• LIST OF TASKS
1. Decide whether each statement agrees with the plot summary about Angel, answering yes or no and quoting the exact words of the summary that settle it: (a) Flight attendants find Angel hiding in a bathroom of the plane. (b) Carmen keeps her job at the food stand after the owner attacks Angel. (c) The doctor gives Alicia the name "Guadalupe".
2. In the plot summary about Angel, where does Carmen go with him to help him meet the Pope?
3. Pick up the plot summary about Angel after its last sentence and carry it on.

• QUOTED PASSAGE
....................

An hour later, he goes to the registration of missing people, and he decides that his mother's name would not appear among those who had been found and he could be sent to an orphanage. Hearing this, he flees, coming to the airport, where he thinks it would be a good idea to take the next flight bound to Colombia to meet the Pope.

Arriving in Colombia, flight attendants find him hidden in a bathroom of the plane and hand him over to a woman to take charge, but Angel escapes. The next day, he goes to a food stand and is seen by Carmen, who works there. When she offers him a potato, he steals a piece of "black pudding" and is caught immediately by the business owner. When Carmen realizes he is attacking Angel, she intervenes on his behalf and eventually quits her job.

Angel apologizes for his behavior and she forgives him. He explains what happened with the earthquake and his mother and asks to stay in her home; she finally believes him and agrees to give him shelter. On the other hand, the doctor realizes that Alicia suffers from amnesia, because she does not remember anything about her past life and had forgotten her own name. The doctor decides to call her "Guadalupe".

Carmen knows that Angel's wish is to meet the Pope. She accompanies him to Bolivar square and suggests places where he might go to get information regarding the Pope.

....................

• EXTRACTED INFORMATION
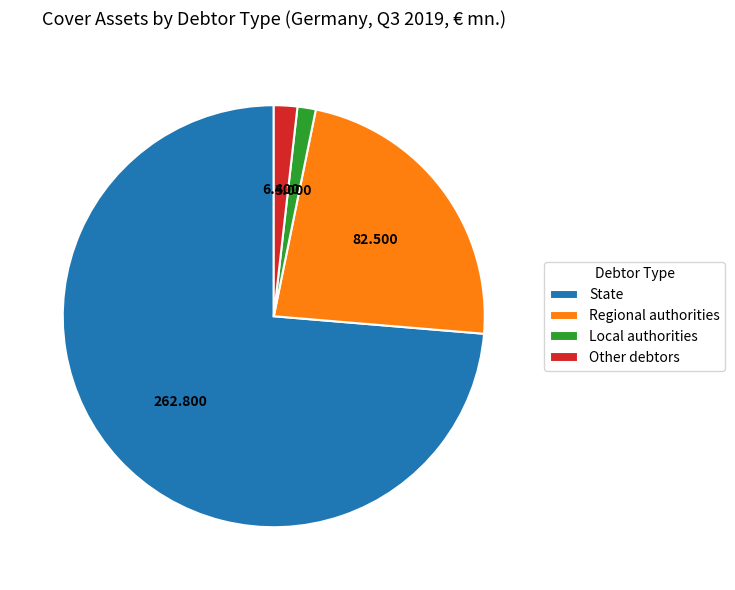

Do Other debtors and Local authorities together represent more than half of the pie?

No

....................

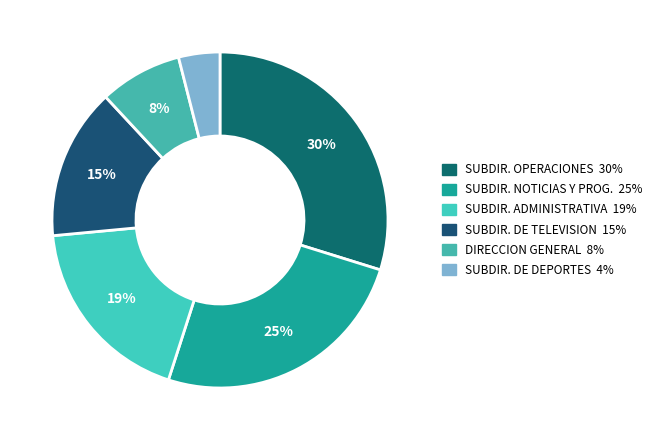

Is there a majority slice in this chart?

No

....................

• WRITTEN RESPONSES
1.
(a) Yes: "flight attendants find him hidden in a bathroom of the plane"
(b) No: "she intervenes on his behalf and eventually quits her job"
(c) Yes: "The doctor decides to call her "Guadalupe"."

2. She goes with him to Bolivar square.

3.
After unsuccessful attempts to establish contact with the Pope, Angel reads the newspaper and notices that they were looking for a performer to sing at the Pope's reception. Angel realizes that Carmen has a great aptitude for singing, and convinces her to answer this call. Alicia remembers little about her past and Carlos invites her to meet his mother, who cordially receives her at home. Meanwhile, Angel decides to ask for help from "Mr Fulgencio" to compose a song for the Pope. However, Carmen was not entered formally in the competition and is rejected. Despite the adversities, the parish Father noticed that Carmen had a great talent and sang the best song. However, the contest has been rigged in favor of another singer. Angel discovers that everything had been rigged, which gives Carmen that chance to sing. When Carmen is about to sing, Angel is prevented from entering. Ultimately, he gets in and is received by the Pope, who kisses him on the forehead and blesses him.

Carlos's mother turns on the TV just as the Pope's visit to Colombia is broadcast, so that Alicia sees her son and she begins to remember. She asks Carlos' help, and he communicates with the singer. The film ends when Angel greets his mother by phone.